## Supplied material
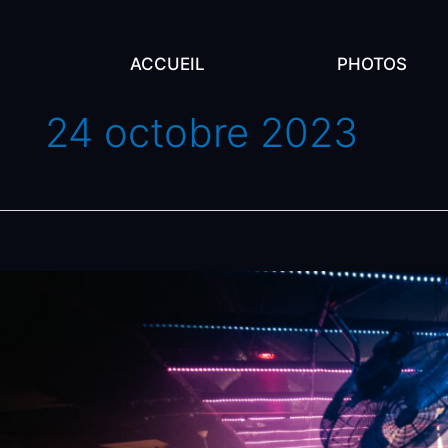
ACCUEIL
PHOTOS
24 octobre 2023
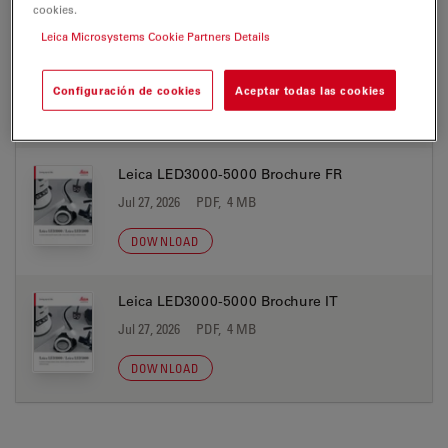
cookies.
Leica Microsystems Cookie Partners Details
Leica LED3000-5000 Brochure ES
Jul 27, 2026
PDF, 4 MB
Configuración de cookies
Aceptar todas las cookies
DOWNLOAD
Leica LED3000-5000 Brochure FR
Jul 27, 2026
PDF, 4 MB
DOWNLOAD
Leica LED3000-5000 Brochure IT
Jul 27, 2026
PDF, 4 MB
DOWNLOAD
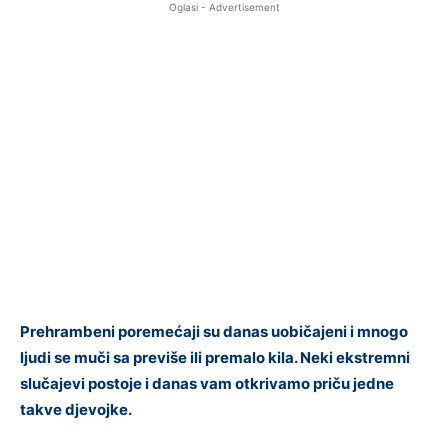
Oglasi - Advertisement
Prehrambeni poremećaji su danas uobičajeni i mnogo
ljudi se muči sa previše ili premalo kila. Neki ekstremni
slučajevi postoje i danas vam otkrivamo priču jedne
takve djevojke.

## Directions
Using the entries above, return each line in which the word "cookies" occurs.

## Result of the exercise
cookies.
Configuración de cookies
Aceptar todas las cookies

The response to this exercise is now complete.